(Task directions) From the entries below, extract every line that includes the word "nhận".
━━━━
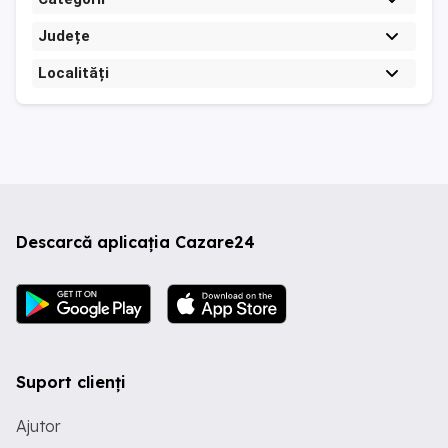
Județe
Localități
Descarcă aplicația Cazare24
Suport clienți
Ajutor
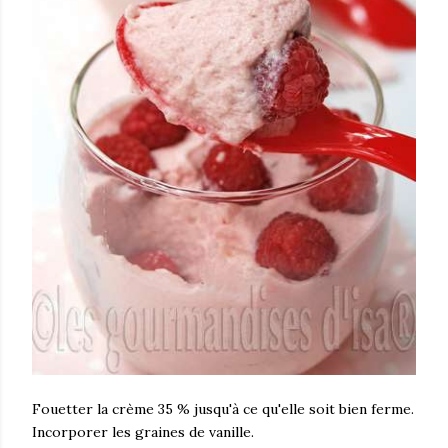
Fouetter la crème 35 % jusqu'à ce qu'elle soit bien ferme.
Incorporer les graines de vanille.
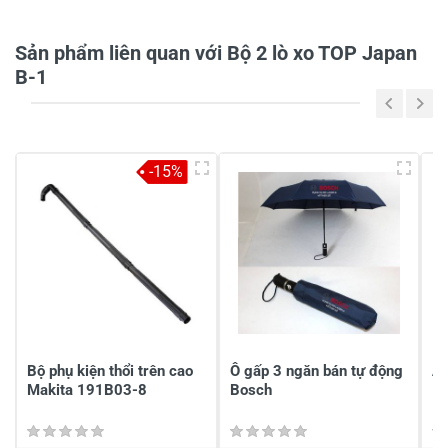
Họ và tên
*
Sản phẩm liên quan với Bộ 2 lò xo TOP Japan
B-1
Tiêu đề của nhận xét
*
Viết nhận xét của bạn vào bên dưới
*
-15%
Gửi nhận xét
Bộ phụ kiện thổi trên cao
Ô gấp 3 ngăn bán tự động
Á
Makita 191B03-8
Bosch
━━━━
(Reply to the exercise)
Tiêu đề của nhận xét
Viết nhận xét của bạn vào bên dưới
Gửi nhận xét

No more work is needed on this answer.